§ **Problem to solve**
Show every line of the records below that contains the word "Vadims".

Modification records:
————

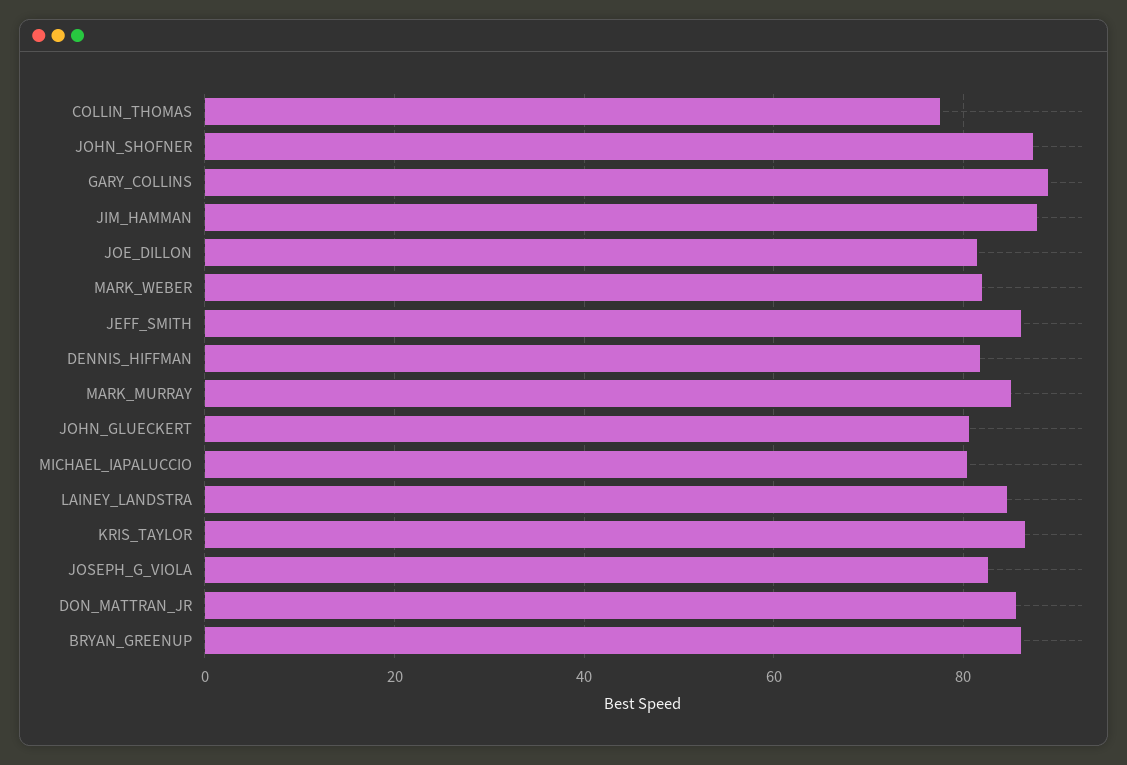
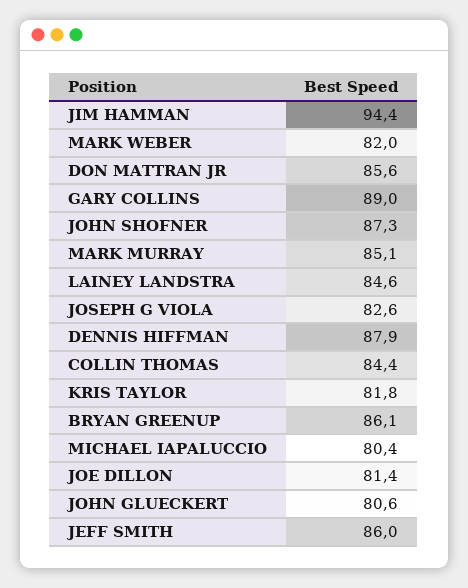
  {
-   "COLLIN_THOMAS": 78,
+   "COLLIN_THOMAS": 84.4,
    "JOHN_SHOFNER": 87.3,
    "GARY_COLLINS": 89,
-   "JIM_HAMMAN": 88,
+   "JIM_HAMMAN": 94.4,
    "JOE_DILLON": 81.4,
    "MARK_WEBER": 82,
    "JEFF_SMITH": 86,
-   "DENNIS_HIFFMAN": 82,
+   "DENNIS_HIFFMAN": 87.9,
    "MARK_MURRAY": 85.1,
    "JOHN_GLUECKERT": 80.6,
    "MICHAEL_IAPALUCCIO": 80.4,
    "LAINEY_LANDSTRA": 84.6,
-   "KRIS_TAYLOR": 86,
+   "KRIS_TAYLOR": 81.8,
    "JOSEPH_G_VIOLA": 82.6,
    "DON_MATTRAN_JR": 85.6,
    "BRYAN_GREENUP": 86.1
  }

————

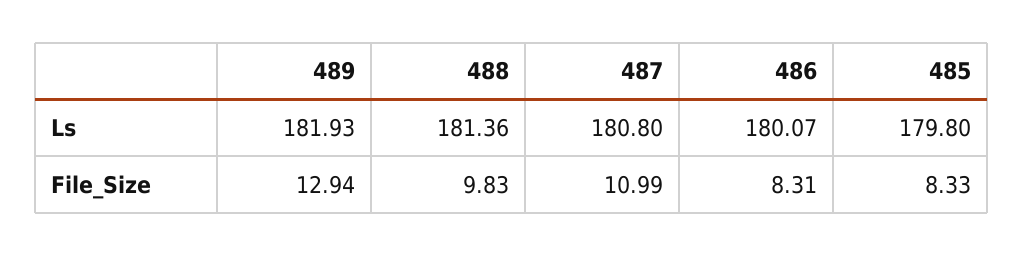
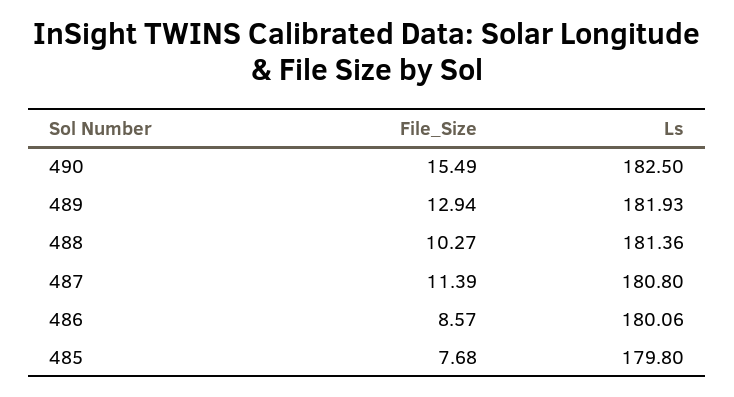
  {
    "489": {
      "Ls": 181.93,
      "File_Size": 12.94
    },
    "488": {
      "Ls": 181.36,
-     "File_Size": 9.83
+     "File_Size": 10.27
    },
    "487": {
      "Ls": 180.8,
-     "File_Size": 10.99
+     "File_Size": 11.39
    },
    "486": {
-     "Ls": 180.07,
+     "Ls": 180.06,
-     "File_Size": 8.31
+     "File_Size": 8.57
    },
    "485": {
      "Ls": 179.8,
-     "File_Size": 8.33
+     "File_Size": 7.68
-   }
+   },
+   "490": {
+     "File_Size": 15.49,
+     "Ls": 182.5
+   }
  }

————

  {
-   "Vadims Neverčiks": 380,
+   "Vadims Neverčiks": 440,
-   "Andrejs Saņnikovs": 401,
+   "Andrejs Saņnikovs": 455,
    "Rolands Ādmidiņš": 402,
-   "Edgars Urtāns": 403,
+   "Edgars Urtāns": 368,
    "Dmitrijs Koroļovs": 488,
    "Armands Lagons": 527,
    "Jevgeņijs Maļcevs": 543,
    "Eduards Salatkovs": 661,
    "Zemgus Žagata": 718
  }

————

§ **Solution**
-   "Vadims Neverčiks": 380,
+   "Vadims Neverčiks": 440,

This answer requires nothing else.